Exercise task a =>
Duplicate the rows word for word, from their beginning through the line that contains "road 7 (residential): [(180,322),(176,452)]", and include both ends. Don't include any pictures.

Selected excerpt =>

__________

The show is set in New Orleans which the Mikaelson family and Original vampires helped to build. In the first season, the focus is primarily on Klaus (Joseph Morgan), Elijah (Daniel Gillies), and Rebekah (Claire Holt), who discover in the series's backdoor pilot – which aired on April 25, 2013, as an episode of The Vampire Diaries – that Hayley Marshall (Phoebe Tonkin) is pregnant with Klaus' child.

Having fled the city many years ago, they return to find Klaus' former protégé, Marcel (Charles Michael Davis), in control of the French Quarter. Klaus decides to take back the city and enlists Elijah and Rebekah's help. The show also revolves around their relationship with other supernatural beings such as witches.

== Cast ==

=== Main ===
- Joseph Morgan as Niklaus "Klaus" Mikaelson
- Daniel Gillies as Elijah Mikaelson
- Claire Holt as Rebekah Mikaelson (Note: Holt is credited as a series regular from episode 1 to 16. From episode 17 to 21, she is not credited and does not appear. In episode 22, she is credited as "also starring".)
- Phoebe Tonkin as Hayley Marshall
- Charles Michael Davis as Marcellus "Marcel" Gerard
- Daniella Pineda as Sophie Deveraux (Note: Pineda is credited as a series regular from episode 1 to 13. From episode 14 to 22, she is not credited and does not appear.)
- Leah Pipes as Camille "Cami" O'Connell
- Danielle Campbell as Davina Claire

=== Recurring ===
- Shannon Kane as Sabine Laurent (possessed by Celeste Dubois)

__________

Stored rows =>
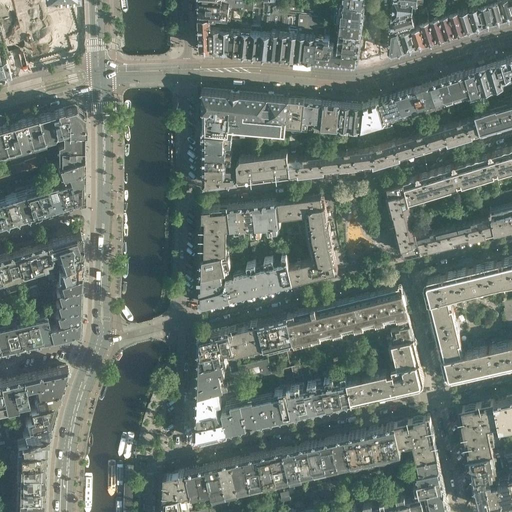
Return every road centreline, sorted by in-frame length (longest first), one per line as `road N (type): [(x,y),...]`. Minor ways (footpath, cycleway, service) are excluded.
road 1 (residential): [(180,322),(407,272),(511,239)]
road 2 (residential): [(511,133),(374,173),(184,196)]
road 3 (residential): [(437,395),(176,452)]
road 4 (residential): [(186,69),(372,74)]
road 5 (secondary): [(65,511),(78,396),(100,339)]
road 6 (secondary): [(103,212),(98,73)]
road 7 (residential): [(180,322),(176,452)]
road 8 (residential): [(511,33),(387,70)]
road 9 (secondary): [(100,339),(103,212)]
road 10 (residential): [(186,69),(184,196)]
road 11 (residential): [(184,196),(180,322)]
road 12 (residential): [(465,511),(437,395)]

__________

Exercise task b =>
From the passage about the show, set down the stretch from "- Leah Pipes" through "by Celeste Dubois)" word for word.

Exercise response a =>
Return every road centreline, sorted by in-frame length (longest first), one per line as `road N (type): [(x,y),...]`. Minor ways (footpath, cycleway, service) are excluded.
road 1 (residential): [(180,322),(407,272),(511,239)]
road 2 (residential): [(511,133),(374,173),(184,196)]
road 3 (residential): [(437,395),(176,452)]
road 4 (residential): [(186,69),(372,74)]
road 5 (secondary): [(65,511),(78,396),(100,339)]
road 6 (secondary): [(103,212),(98,73)]
road 7 (residential): [(180,322),(176,452)]

Exercise response b =>
- Leah Pipes as Camille "Cami" O'Connell
- Danielle Campbell as Davina Claire

=== Recurring ===
- Shannon Kane as Sabine Laurent (possessed by Celeste Dubois)